Philip Estrera and Dillon Heape. Photo by Al Foote III
After a transition in which Frank takes up uncertainty, among other things, and makes very cool use of a cell phone, the scene shifts to a pool in a forest for Bottling Dreams of the Tearful Don't-Knower, which establishes a different tone from the claustrophobic intensity of Screwed. A relatively buttoned-up unnamed man (Dillon Heape; think tucked-in plaid) filling small bottles from the pool with an eye-dropper is approached by a less conventionally-dressed man (Philip Estrera; think furry jacket with a unicorn on the back). Although the first man regards the second as a stranger and the stranger's assertion that it is "never too late" with contempt, rather than tell him to leave (the question of telling someone to leave becomes a motif), he asks if they should kiss. Following a dramatic escalation of their intimacy, the first man explains that he is collecting tears because his "other half" (Natalie Hegg) can no longer produce them herself (he, we learn later, cries easily and often). The Other Half's loss of function in her tear ducts is linked to her illness, and Hegg has an excellent monologue, delivered while hooked up to an IV drip for pain management, in which she explains that the man is her rock and that she sometimes also wants him to just go away. How, she asks, among other musings fragmented by her medication, does one let go and hold on at the same time? Meanwhile, the man resists the second man's desire to become a third of and in the man and woman's relationship, as well as the suggestion that they enjoy their own pretend world in the woods. This sort of intimacy, it seems, would muddy his sense of clear purpose and duty. The Other Half, though, leaves behind her IV and heads for a meeting with the pair.

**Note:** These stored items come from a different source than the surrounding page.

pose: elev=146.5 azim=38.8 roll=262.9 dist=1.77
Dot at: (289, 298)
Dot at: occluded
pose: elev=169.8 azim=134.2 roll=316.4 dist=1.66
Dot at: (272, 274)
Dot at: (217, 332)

Natalie Hegg. Photo by Al Foote III
Between the various scenes, screens embedded in twin towers of electronic detritus accompany streams of associative wordplay with evocative images, sometimes humorous, sometimes unsettling. At different points, each character also sings a snatch of characterologically appropriate song, including "Mr. Tambourine Man" and "Do You Love Me?" The conversations between the men are sometimes reminiscent of something from an Ionesco play, and Estrera and Heape ably balance their characters' nonchalant acceptance of the absurd with an underlying, relatable, and flawed humanity. Hegg is as good in a late, splendidly observed description of an affair with a "rough ocean boy" as she is in her monologue. 

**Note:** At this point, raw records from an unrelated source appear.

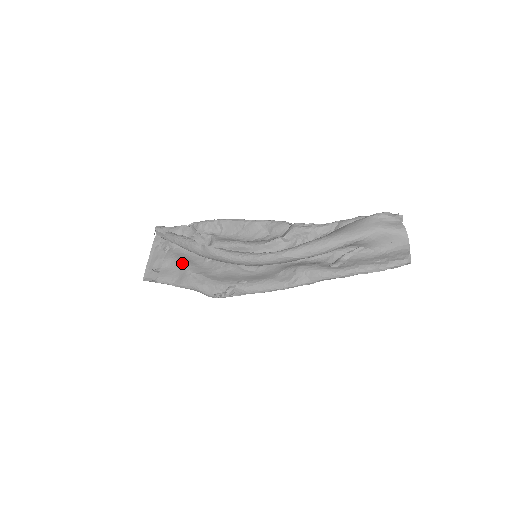
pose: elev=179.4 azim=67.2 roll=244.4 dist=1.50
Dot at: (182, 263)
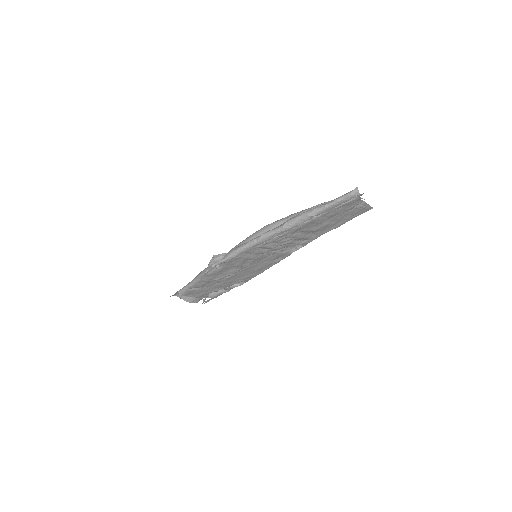
Dot at: occluded
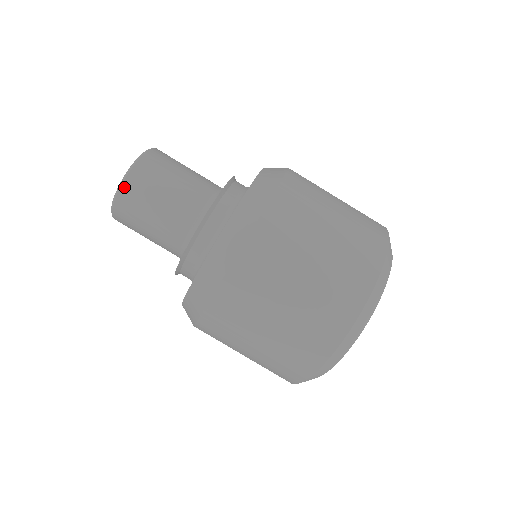
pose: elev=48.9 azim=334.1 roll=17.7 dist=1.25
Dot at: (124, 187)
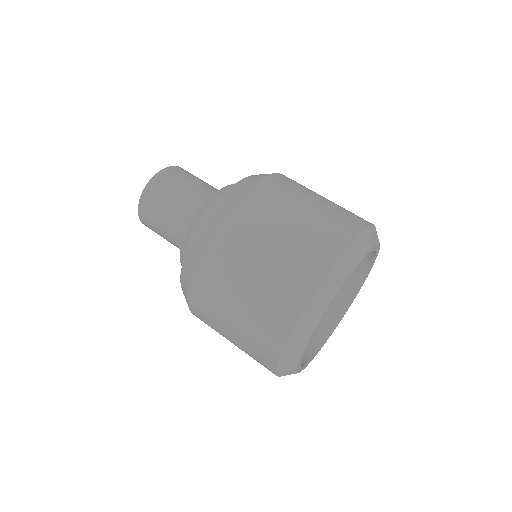
Dot at: (142, 221)
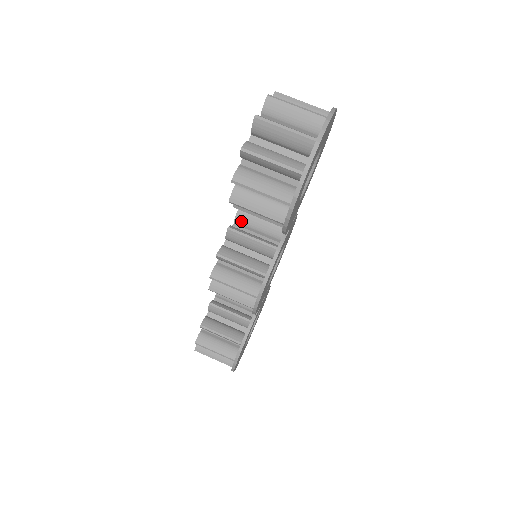
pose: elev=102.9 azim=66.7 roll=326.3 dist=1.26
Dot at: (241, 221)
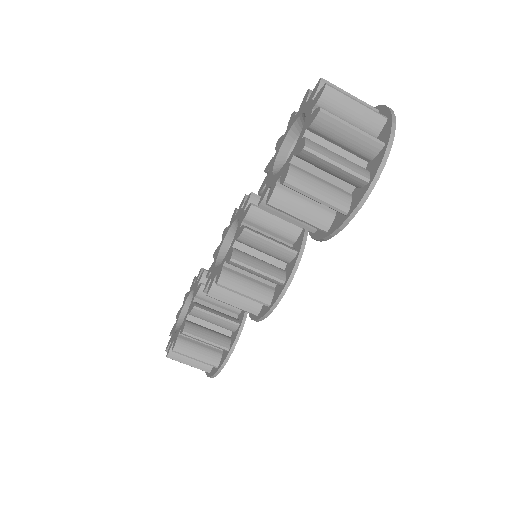
Dot at: (252, 219)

Jordan Kaplan. Photo by Al Foote III
Frank's own final monologue takes things in a direction that we won't spoil here except to say that it will probably ring true for a lot of New Yorkers. New Yorkers, of course, live in paradoxically intimate contact with seas of strangers, and Strangers in the Night asks us to consider how we and they shape the stories that we live and that we choose to tell, including about ourselves. It also asks us to consider our unknown neighbors beyond the bounds of the plays and the walls of the theater: at performances, Hunger & Thirst Theatre is collecting both food donations and monetary donations for the Pay It Forward Foundation. On stage and off, Strangers in the Night is a great reason to sit in the dark for 90 minutes with a room full of people you don't know.